Lestat de Lioncourt
Había estado deambulando durante
largas horas en aquel despacho. Aún había viejos volúmenes que
pertenecieron a Julien Mayfair, mi antepasado y el de muchos Mayfair
que aún continúan mezclando su linaje y extendiéndolo por diversos
estados del país. Admito que siempre he sentido su presencia y no me
incomoda. Jamás he rechazado su compañía. Es un espíritu que
camina por las estancias recordándolas como en el fulgor de su
época. Puedo aspirar el cacao recién hecho, palpar el denso humo de
su pipa y, ocasionalmente, ver su silueta en la ventana observando el
jardín donde yacen los Taltos.
Hacía mucho que no me dedicaba a
indagar en los viejos y pesados ejemplares. Algunos ya acumulaban
polvo. Los libros son pacientes y esperan, aunque sea durante años.
En uno de ellos había una fotografía. Logré dilucidar que era
Evelyn Mayfair, la bisabuela de Mona, ofreciendo su angelical sonrisa
a la cámara. Todavía era una niña delgaducha y no la mujer
curvilínea que llegó a ser, según me han contado en un millar de
ocasiones. Tímida, o quizás despreocupada con el mundo, no hablaba
demasiado y pasaba largas jornadas en profundo silencio.

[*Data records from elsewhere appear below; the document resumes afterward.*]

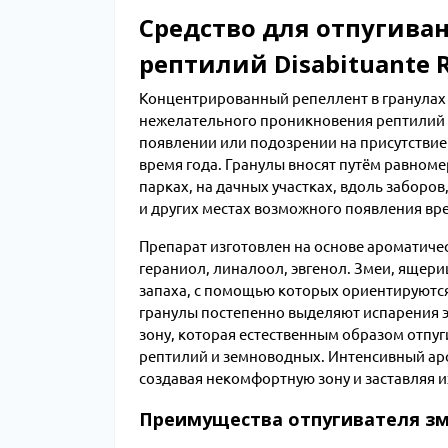
Средство для отпугива
рептилий Disabituante 
Kонцентрированный репеллент в гранулах D
нежелательного проникновения рептилий и
появлении или подозрении на присутствие 
время года. Гранулы вносят путём равноме
парках, на дачных участках, вдоль заборов
и других местах возможного появления вр
Препарат изготовлен на основе ароматиче
гераниол, линалоол, эвгенол. Змеи, ящер
запаха, с помощью которых ориентируются
гранулы постепенно выделяют испарения 
зону, которая естественным образом отпуги
рептилий и земноводных. Интенсивный аро
создавая некомфортную зону и заставляя 
Преимущества отпугивателя з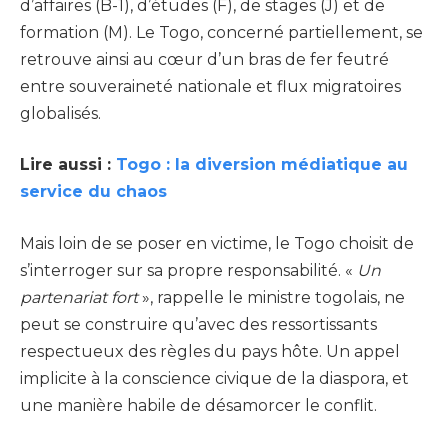
d’affaires (B-1), d’études (F), de stages (J) et de
formation (M). Le Togo, concerné partiellement, se
retrouve ainsi au cœur d’un bras de fer feutré
entre souveraineté nationale et flux migratoires
globalisés.
Lire aussi :
Togo : la diversion médiatique au
service du chaos
Mais loin de se poser en victime, le Togo choisit de
s’interroger sur sa propre responsabilité. «
Un
partenariat fort
», rappelle le ministre togolais, ne
peut se construire qu’avec des ressortissants
respectueux des règles du pays hôte. Un appel
implicite à la conscience civique de la diaspora, et
une manière habile de désamorcer le conflit.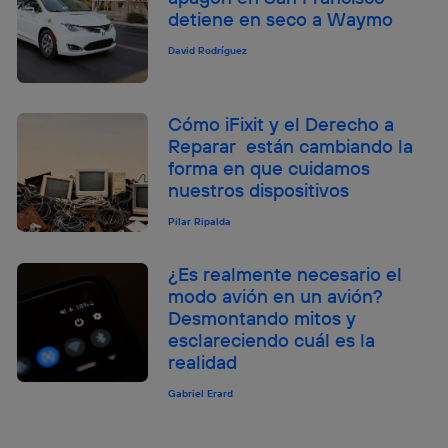
detiene en seco a Waymo
David Rodríguez
Cómo iFixit y el Derecho a
Reparar están cambiando la
forma en que cuidamos
nuestros dispositivos
Pilar Ripalda
¿Es realmente necesario el
modo avión en un avión?
Desmontando mitos y
esclareciendo cuál es la
realidad
Gabriel Erard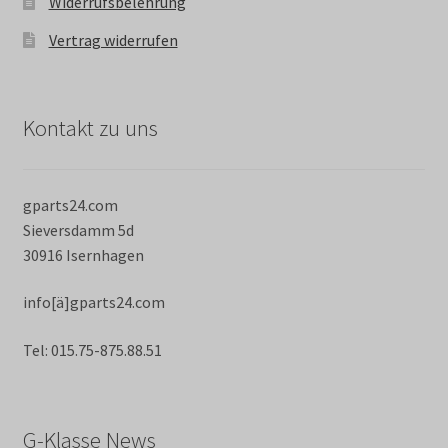
Widerrufsbelehrung
Vertrag widerrufen
Kontakt zu uns
gparts24.com
Sieversdamm 5d
30916 Isernhagen
info[ä]gparts24.com
Tel: 015.75-875.88.51
G-Klasse News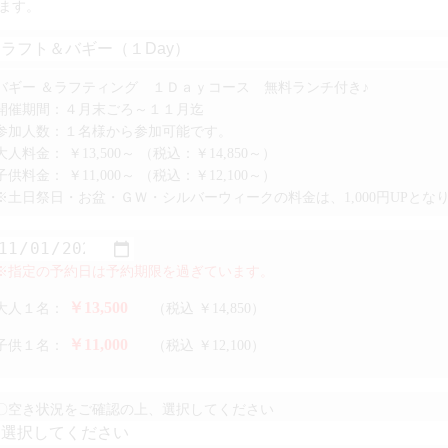
ます。
バギー ＆ラフティング １Ｄａｙコース 無料ランチ付き♪
開催期間：４月末ごろ～１１月迄
参加人数：１名様から参加可能です。
大人料金：
￥13,500～
（税込：￥14,850～）
子供料金：
￥11,000～
（税込：￥12,100～）
※土日祭日・お盆・ＧＷ・シルバーウィークの料金は、1,000円UPとな
※指定の予約日は予約期限を過ぎています。
￥13,500
大人１名：
（税込 ￥14,850）
￥11,000
子供１名：
（税込 ￥12,100）
〇空き状況をご確認の上、選択してください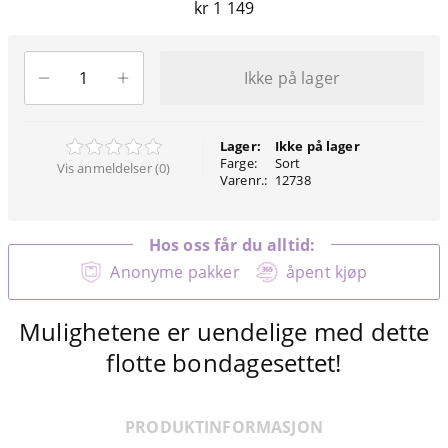
kr 1 149
Ikke på lager
Lager:
Ikke på lager
Farge:
Sort
Vis anmeldelser (0)
Varenr.:
12738
Hos oss får du alltid:
Anonyme pakker
åpent kjøp
Mulighetene er uendelige med dette
flotte bondagesettet!
PRODUKTINFORMASJON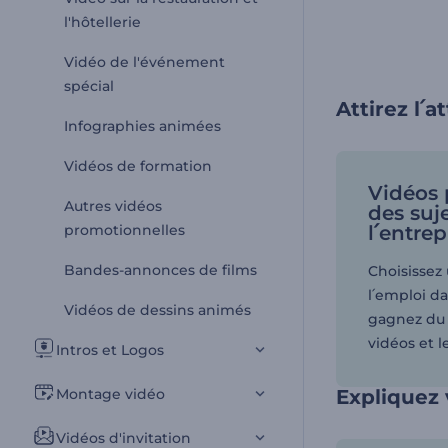
l'hôtellerie
Vidéo de l'événement
spécial
Attirez l՛
Infographies animées
Vidéos de formation
Vidéos 
Autres vidéos
des suj
promotionnelles
l՛entrep
Bandes-annonces de films
Choisissez
l՛emploi d
Vidéos de dessins animés
gagnez du 
vidéos et le
Intros et Logos
Montage vidéo
Expliquez 
Vidéos d'invitation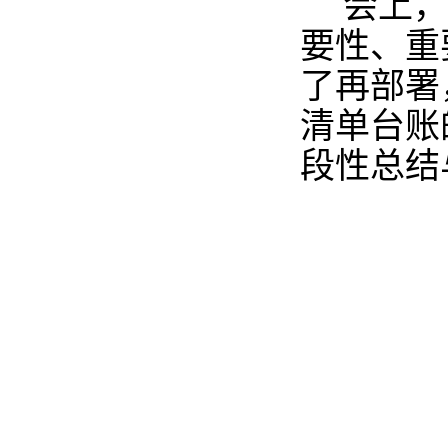
会上，
要性、重
了再部署
清单台账
段性总结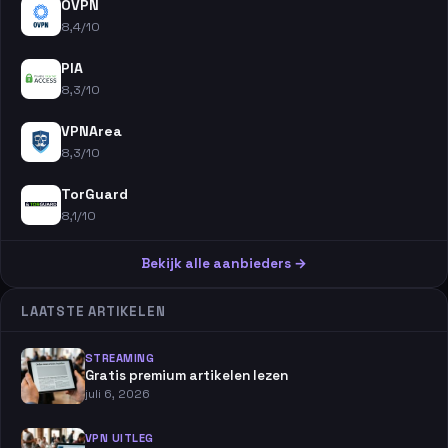
OVPN
8,4/10
PIA
8,3/10
VPNArea
8,3/10
TorGuard
8,1/10
Bekijk alle aanbieders →
LAATSTE ARTIKELEN
STREAMING
Gratis premium artikelen lezen
juli 6, 2026
VPN UITLEG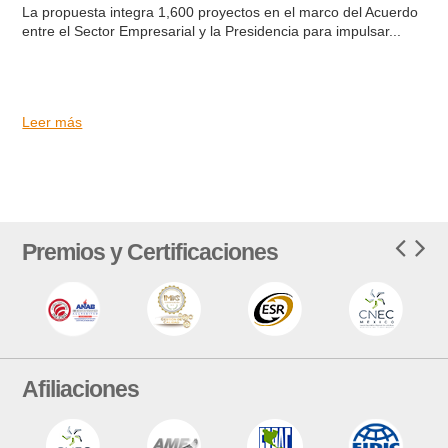
La propuesta integra 1,600 proyectos en el marco del Acuerdo
entre el Sector Empresarial y la Presidencia para impulsar...
Leer más
Premios y Certificaciones
Afiliaciones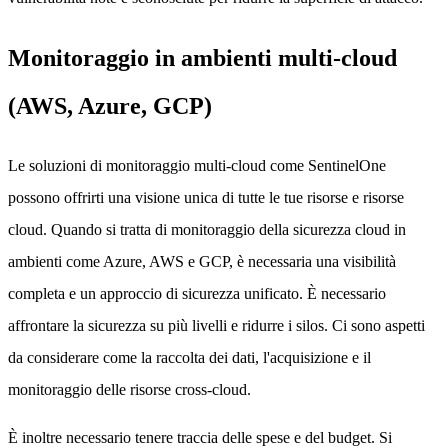
Monitoraggio in ambienti multi-cloud
(AWS, Azure, GCP)
Le soluzioni di monitoraggio multi-cloud come SentinelOne
possono offrirti una visione unica di tutte le tue risorse e risorse
cloud. Quando si tratta di monitoraggio della sicurezza cloud in
ambienti come Azure, AWS e GCP, è necessaria una visibilità
completa e un approccio di sicurezza unificato. È necessario
affrontare la sicurezza su più livelli e ridurre i silos. Ci sono aspetti
da considerare come la raccolta dei dati, l'acquisizione e il
monitoraggio delle risorse cross-cloud.
È inoltre necessario tenere traccia delle spese e del budget. Si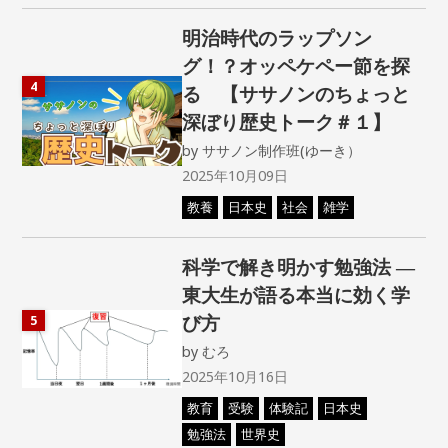
明治時代のラップソン
グ！？オッペケペー節を探
4
る 【ササノンのちょっと
深ぼり歴史トーク＃１】
by
ササノン制作班(ゆーき）
2025年10月09日
教養
日本史
社会
雑学
科学で解き明かす勉強法 ―
東大生が語る本当に効く学
び方
5
by
むろ
2025年10月16日
教育
受験
体験記
日本史
勉強法
世界史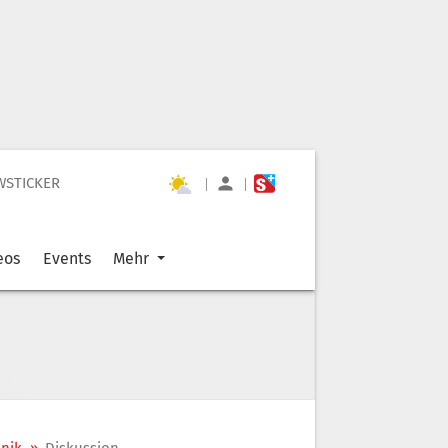
WSTICKER
|
|
eos
Events
Mehr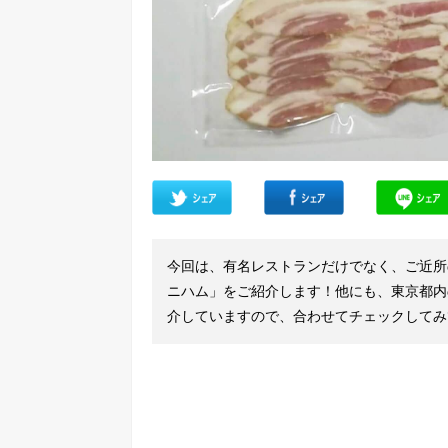
今回は、有名レストランだけでなく、ご近所
ニハム」をご紹介します！他にも、東京都内
介していますので、合わせてチェックしてみ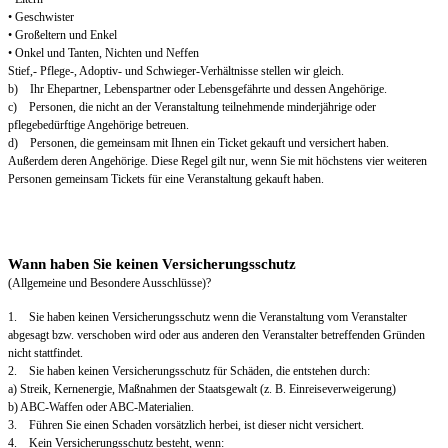
• Geschwister
• Großeltern und Enkel
• Onkel und Tanten, Nichten und Neffen
Stief,- Pflege-, Adoptiv- und Schwieger-Verhältnisse stellen wir gleich.
b) Ihr Ehepartner, Lebenspartner oder Lebensgefährte und dessen Angehörige.
c) Personen, die nicht an der Veranstaltung teilnehmende minderjährige oder
pflegebedürftige Angehörige betreuen.
d) Personen, die gemeinsam mit Ihnen ein Ticket gekauft und versichert haben.
Außerdem deren Angehörige. Diese Regel gilt nur, wenn Sie mit höchstens vier weiteren
Personen gemeinsam Tickets für eine Veranstaltung gekauft haben.
Wann haben Sie keinen Versicherungsschutz
(Allgemeine und Besondere Ausschlüsse)?
1. Sie haben keinen Versicherungsschutz wenn die Veranstaltung vom Veranstalter
abgesagt bzw. verschoben wird oder aus anderen den Veranstalter betreffenden Gründen
nicht stattfindet.
2. Sie haben keinen Versicherungsschutz für Schäden, die entstehen durch:
a) Streik, Kernenergie, Maßnahmen der Staatsgewalt (z. B. Einreiseverweigerung)
b) ABC-Waffen oder ABC-Materialien.
3. Führen Sie einen Schaden vorsätzlich herbei, ist dieser nicht versichert.
4. Kein Versicherungsschutz besteht, wenn: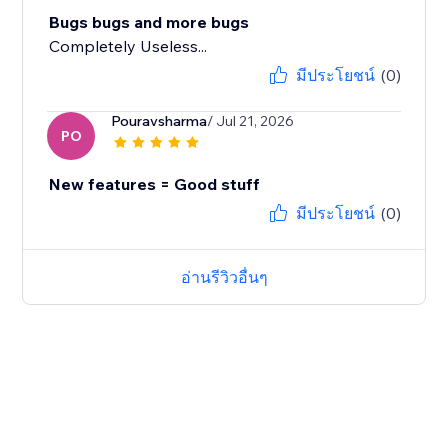
Bugs bugs and more bugs
Completely Useless...
มีประโยชน์
(0)
Pouravsharma
/ Jul 21, 2026
PO
New features = Good stuff
มีประโยชน์
(0)
อ่านรีวิวอื่นๆ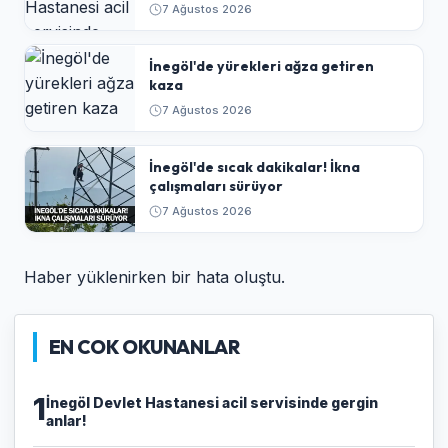
7 Ağustos 2026
İnegöl'de yürekleri ağza getiren
kaza
7 Ağustos 2026
İnegöl'de sıcak dakikalar! İkna
çalışmaları sürüyor
7 Ağustos 2026
Haber yüklenirken bir hata oluştu.
EN COK OKUNANLAR
1
İnegöl Devlet Hastanesi acil servisinde gergin
anlar!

Tras la imagen había una dedicatoria.
Estaba algo borrosa. La tinta se había emborronado. Sin embargo, con
un poco de esfuerzo y mis gafas de cerca pude leer la poesía que
yacía oculta. Era uno de esos poemas extraños que ella solía
murmurar. Era lo poco que hacía. Murmuraba poesías. Uno de sus
poemas nos salvó a todos. Julien lo aprendió y lo recitó para que
se grabara a fuego en mi alma.
Girasoles
ciegos entorno al alma,
que
atormentada busca la lluvia ácida,
en
medio de la gris y polvorienta ciudad.
¿Dónde
asesinaron a la esperanza?
Guarda
tus espaldas cuando todo está en calma
porque
pronto verás a la muerte en crisálida,
esperando
salir para batir sin piedad
sus
alas oscuras contra el hilo de tu vida.
Rojo
carmesí en los labios de la mentira,
tan
hermosos como los de la mujer que amabas.
Tan
rojos como la manzana que ayer mordiste,
y que
ahora se atora en tu garganta.
Vigila
tus pasos por el mundo de la ira
porque
tú eres el ángel con el cual conversaban,
con
aquellas almas que sin duda sorprendiste
alzando
la vista hacia los turbios cielos.
Mira tu
cuerpo en el suelo, tú eras a quien esperaban.
22 de
Abril 1920
La
mansión se hallaba en calma. Pero las paredes empezaron a crujir y
la música a sonar estrepitosamente. Era la pieza favorita de Julien.
El aroma del tabaco y el cacao se mezcló alzándose como una columna
de humo en el escritorio, él apareció sentado con su mejor bata y
la pipa en los labios. No dijo nada. Tan sólo parecía mirarme con
amargura. Esa fotografía narraba la muerte de Lasher, pero también
la forma en la cual él siempre se despedía. Era una oda a la
esperanza marchita durante tantos años.
—Mon
fils—dijo con un tono de voz sosegado—. Pronto volverán los
malos tiempos a la familia. Vigila a Mona.
—Está
en el hospital—respondí—. Está siendo atendida por Rowan.
—No...
—respondió antes de esfumarse.
Minutos
más tarde sonó el teléfono. Mona se había escapado. No sabían su
paradero. Sin embargo, algo me decía que tenía que ver con el
poema. Ella se moría. Ella era quien estuvieron esperando. La
pequeña pelirroja que una vez conocí, que se convirtió ante mí en
una mujer atractiva y salvaje, languidecía en una camilla de
hospital, pero había reunido fuerzas buscando quizás un poco de
esperanza.
—Quinn...—murmuré
saliendo de la habitación, bajando aceleradamente las escaleras y
dirigiéndome hacia la cochera.
Ella
estaba en Blackwood Farm. Lo demás es historia.